The Court of Appeal acknowledged that failure to give employees legislative protection against any sanction short of dismissal for taking official industrial action might put the UK in breach of Article 11 of the European Convention on Human Rights, even in the case of a private sector employer, but only if the sanction was one which struck at the core of trade union activity. However, an attempt to address this by reading down section 146 would result in impermissible judicial legislation and was therefore a matter that should be left to Parliament.
Essentially, the CA has confirmed that UK legislation does not prevent an employer taking action short of dismissal in response to an employee's participation in industrial action. The Court's comments in relation to possible breach of Article 11 "if the sanction was one which struck at the core of trade union activity" leaves open the question of when detrimental treatment of employees short of dismissal will amount to an Article 11 breach, leaving a grey area.
The appeal in Ryanair remains outstanding.
Under the Transfer of Undertakings (Protection of Employment) Regulations 2006 (TUPE):
In Clark v Middleton and another, Ms Clark brought a claim against the transferor in relation to failure to inform and consult over measures proposed by the transferee and also claims against the transferee for unpaid wages, holiday pay and unfair dismissal. Following Acas conciliation, Ms Clark settled all claims against the transferee.
When the claim against the transferor was heard, the tribunal found that there had been a failure to inform and consult over proposed measures. However, the transferor succeeded in its defence under reg 15(5) (the transferee failed to provide the information) and so the award for liability was instead made against the transferee (reg 15(8)).
The EAT noted that an award against a transferee on account of a failure to provide a transferor with the requisite information is contingent upon a claim being made against the transferor, and the transferor then relying upon the transferee's non-compliance as a defence. Nevertheless, the remedy for failure to inform and consult that passed to the transferee was still covered by the agreed settlement of "all claims" against the transferee, including this contingent claim.
On a separate point, the EAT also confirmed that the duty to notify employees (or their representative) of the fact that a transfer is to take place includes notifying them of the precise identity of the transferor, including, if it is to be a limited company, the name of that company.

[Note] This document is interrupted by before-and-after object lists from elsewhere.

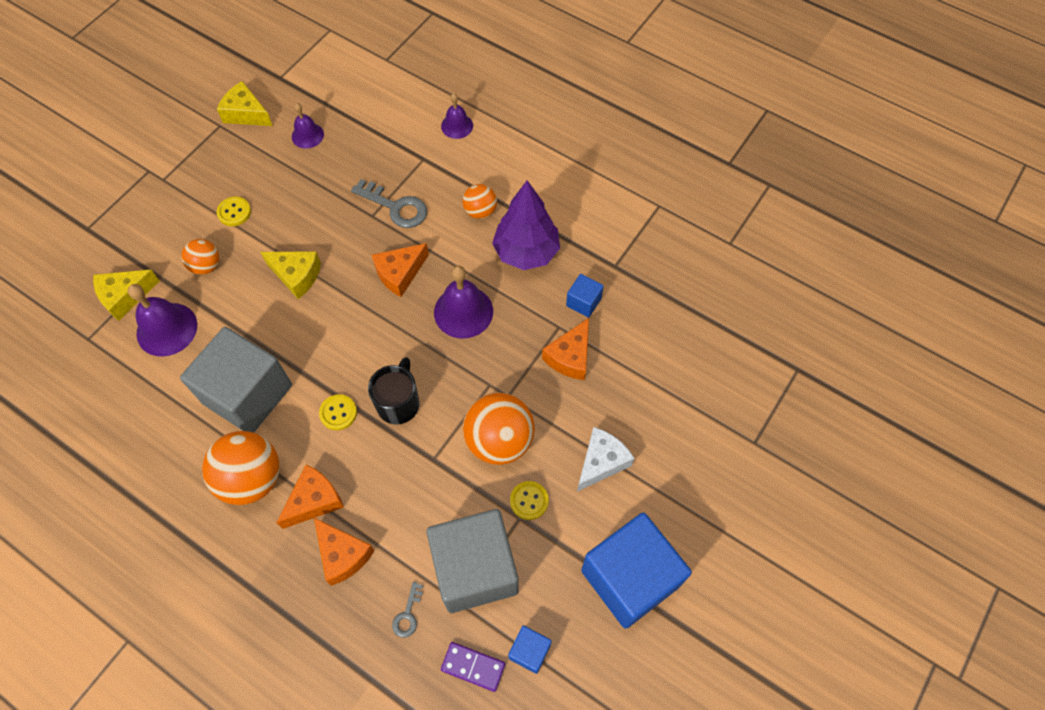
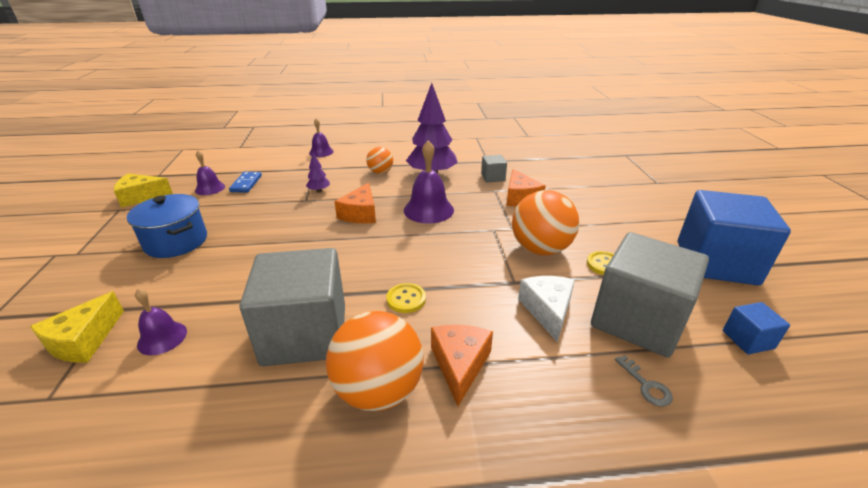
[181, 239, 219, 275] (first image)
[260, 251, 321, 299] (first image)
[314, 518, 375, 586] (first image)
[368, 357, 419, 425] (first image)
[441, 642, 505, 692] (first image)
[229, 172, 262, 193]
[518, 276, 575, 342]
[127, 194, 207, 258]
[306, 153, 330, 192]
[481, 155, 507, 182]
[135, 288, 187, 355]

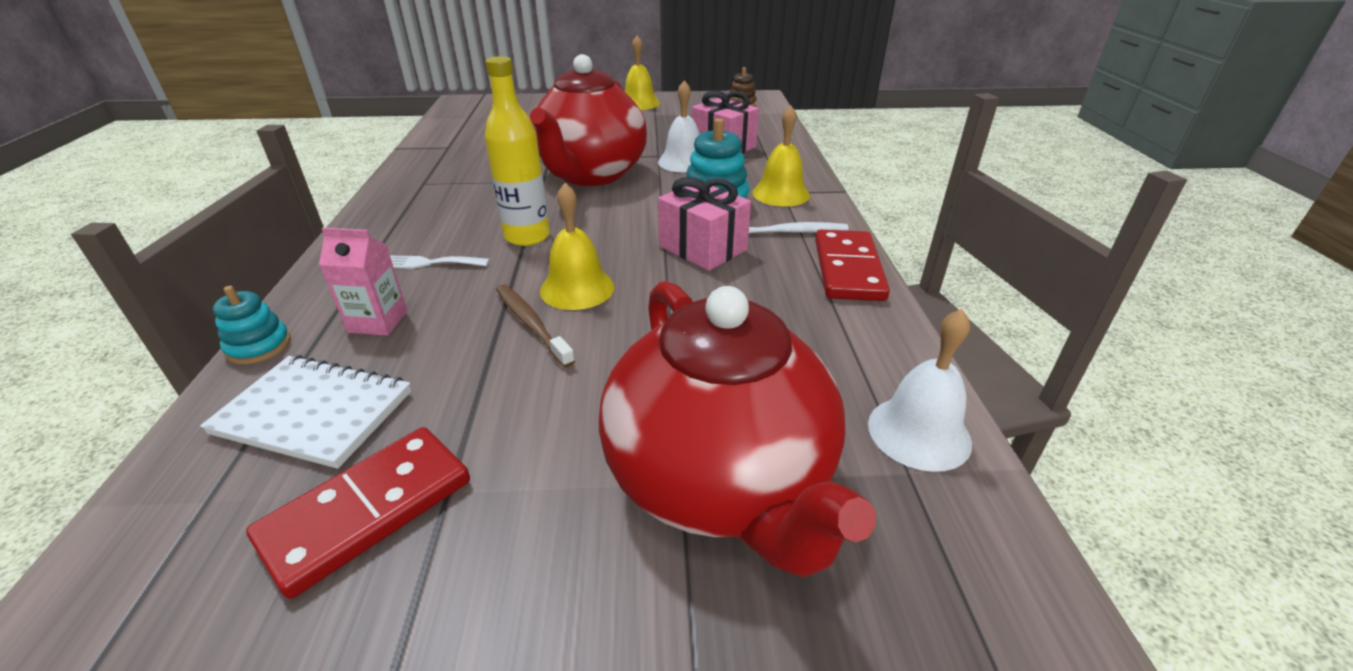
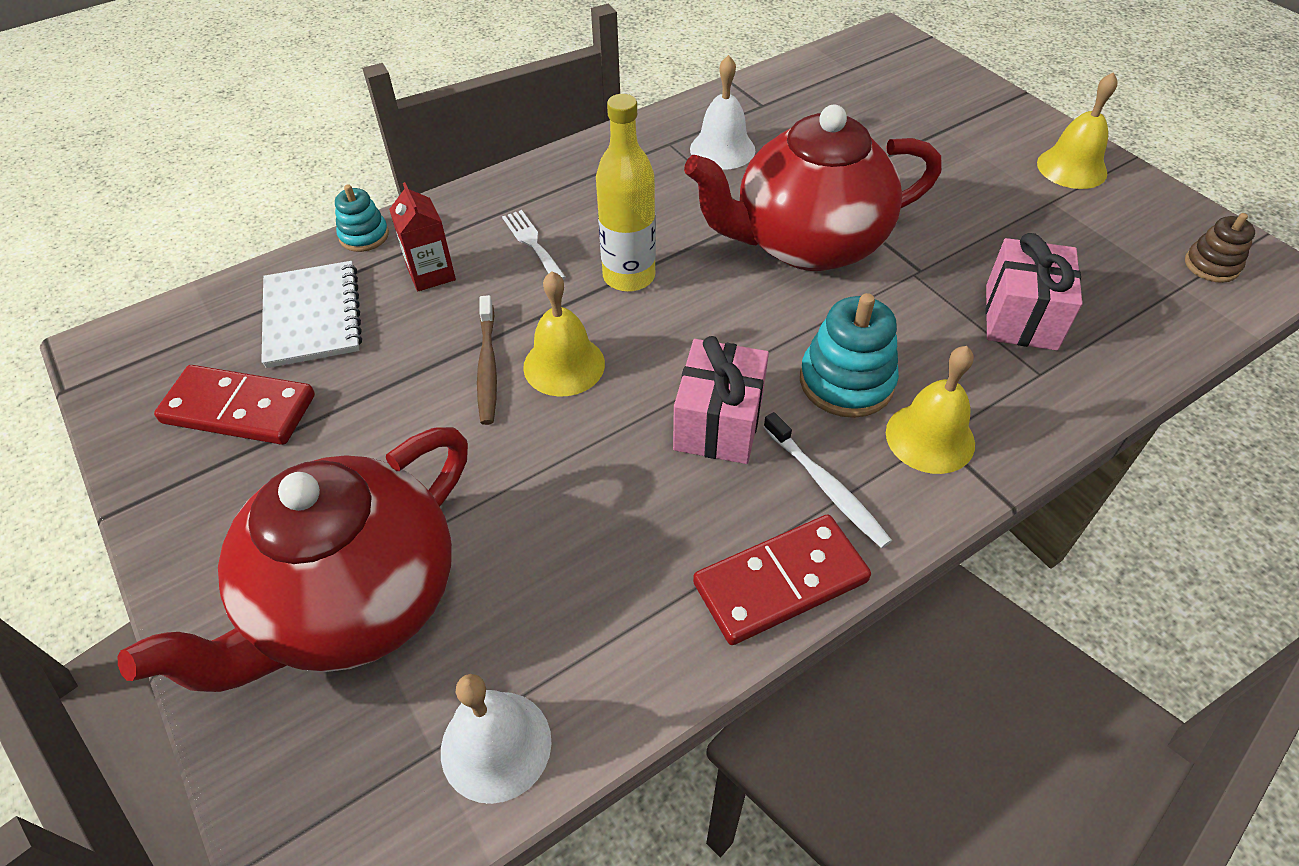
[690, 55, 755, 170]
[389, 182, 456, 291]
[477, 295, 497, 425]

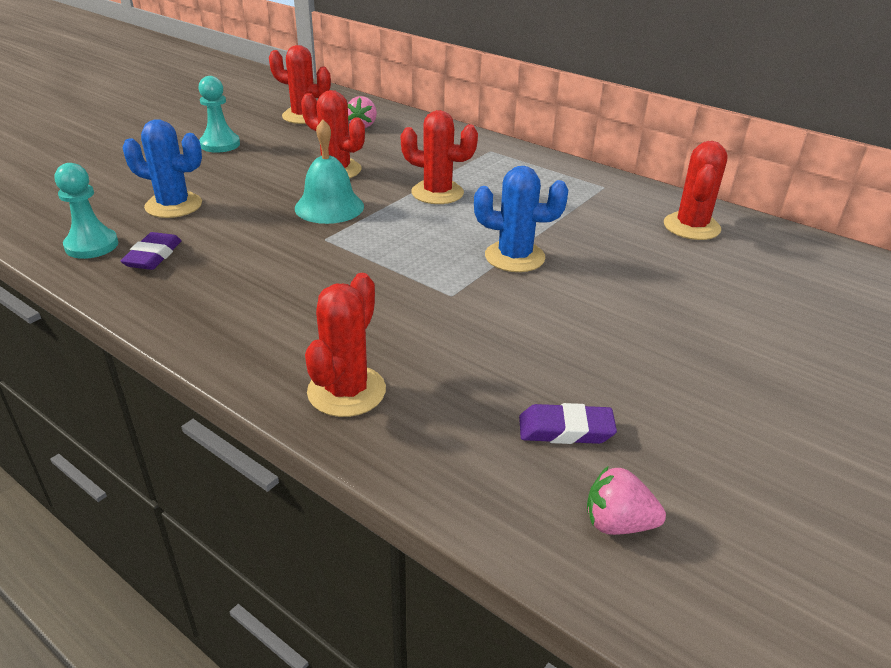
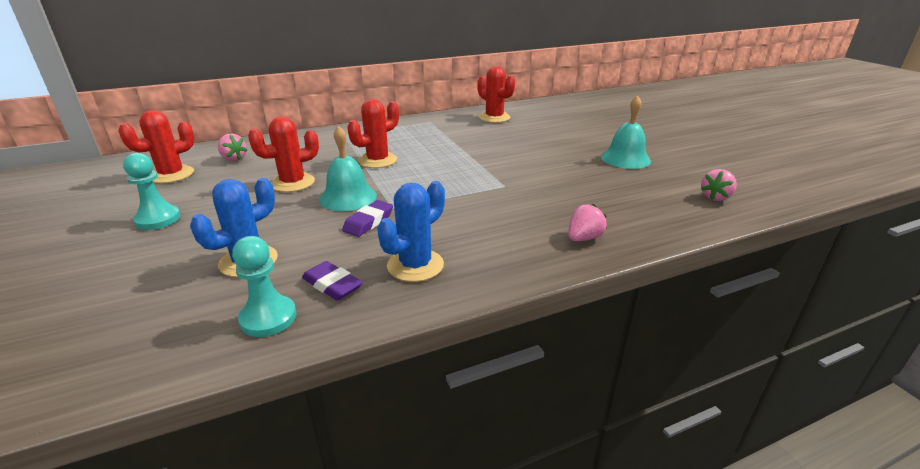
[601, 95, 651, 169]
[377, 181, 445, 282]
[342, 200, 393, 237]
[568, 204, 607, 241]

In Nursing and Midwifery Council v Somerville, the Court of Appeal has confirmed that an 'irreducible minimum of obligation' is not a prerequisite of 'worker' status. Under the statutory definition, it is sufficient that the contract includes an obligation on the individual to perform work or services personally, and that the other party is not a client or customer. There is no indication that there must be some distinct, superadded obligation to provide work or services, independent from the provision of work or services on a particular occasion.
Once a contract is agreed between an employer and an individual to personally perform work on a particular occasion and the end user is not a client or customer of a profession or business carried on by that individual, 'worker' status may be established for the duration of that contract without anything more.